··· DATA
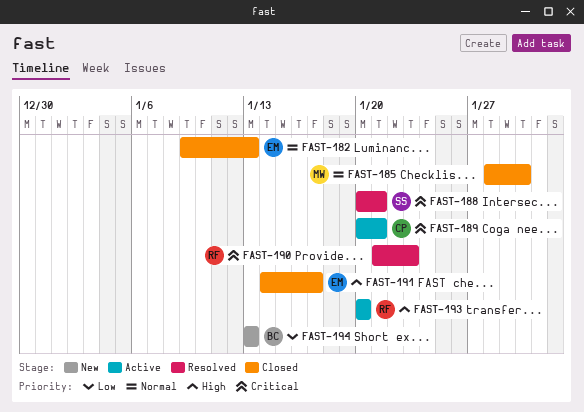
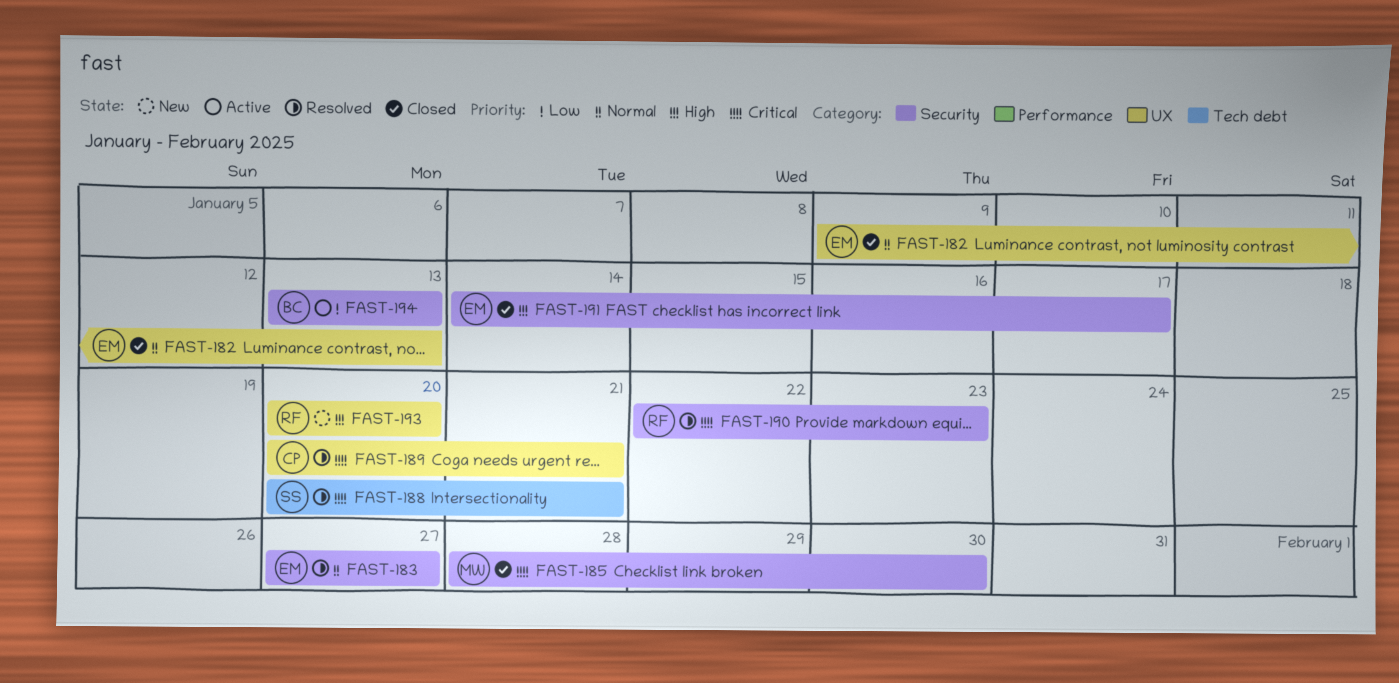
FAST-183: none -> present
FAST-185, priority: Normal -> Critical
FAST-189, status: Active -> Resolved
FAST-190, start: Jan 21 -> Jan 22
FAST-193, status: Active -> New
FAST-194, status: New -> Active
······
> _EXERCISE DETAILS_
From the line with "FAST-190, start: Jan 21 -> Jan 22" to the end of the listing above, set down every line exactly as it appears, both ends included.

> _YOUR SOLUTION_
FAST-190, start: Jan 21 -> Jan 22
FAST-193, status: Active -> New
FAST-194, status: New -> Active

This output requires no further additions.